Discovery is the action of finding, learning, and unearthing information. When a specific topic peaks an interest, individuals often go through an exploratory phase. This initial process of discovery either quenches your thirst, fuels a greater passion or overwhelms souls with the amount of knowledge necessary to continue this pursuit. At the beginning of Jesus’ earthly ministry, a Pharisee named Nicodemus requested a with meeting at night, likely afraid that his peers would make fun of him for seeking the advice from this controversial Rabbi.
Then Nicodemus, who came to Jesus before at night and was one of them, asked, 51 Does our Law convict a man without giving him a hearing and finding out what he has done? 52 They answered him, Are you too from Galilee? Search [the Scriptures yourself], and you will see that no prophet comes (will rise to prominence) from Galilee, John 7:50-52.
Apparently, the concept of becoming born again struck a nerve within Nicodemus, John 3:1-17. Then again, maybe Jesus’ comments on eternal life, John 3:16-17, might have sparked additional interest. While John does not highlight what persuaded Nicodemus to begin his spiritual process of discovery, two different updates are provided by this gospel author. While the chief priests and Pharisees sent guards to arrest Jesus, Nicodemus sticks up for Jesus by reminding his peers the Law requires a man to have a hearing before being convicted.
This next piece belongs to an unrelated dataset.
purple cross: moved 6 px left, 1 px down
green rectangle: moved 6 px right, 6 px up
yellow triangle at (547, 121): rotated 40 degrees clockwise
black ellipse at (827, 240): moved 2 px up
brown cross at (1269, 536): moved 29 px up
And Nicodemus also, who first had come to Jesus by night, came bringing a mixture of myrrh and aloes, [weighing] about a hundred pounds. 40 So they took Jesus’ body and bound it in linen cloths with the spices (aromatics), as is the Jews’ customary way to prepare for burial.41 Now there was a garden in the place where He was crucified, and in the garden a new tomb, in which no one had ever [yet] been laid, John 19:39-41.
The repetition of his initial conversation with Jesus reminds readers of the progress that Nicodemus has made. Starting out as a curious religious leader, afraid of what other Pharisees might think, Nicodemus publicly defends Jesus and then comes back to pay respect following Jesus’ death. If you read between the lines of John’s gospel, Nicodemus’ process of discovery led to eternal life, Romans 10:9-10. When 11 of 12 disciples abandoned Jesus in the final hours of his life, Nicodemus was no longer ashamed or afraid of what others thought. May you fulfill a similar process of discovery by drawing near to God, 1 John 5:13.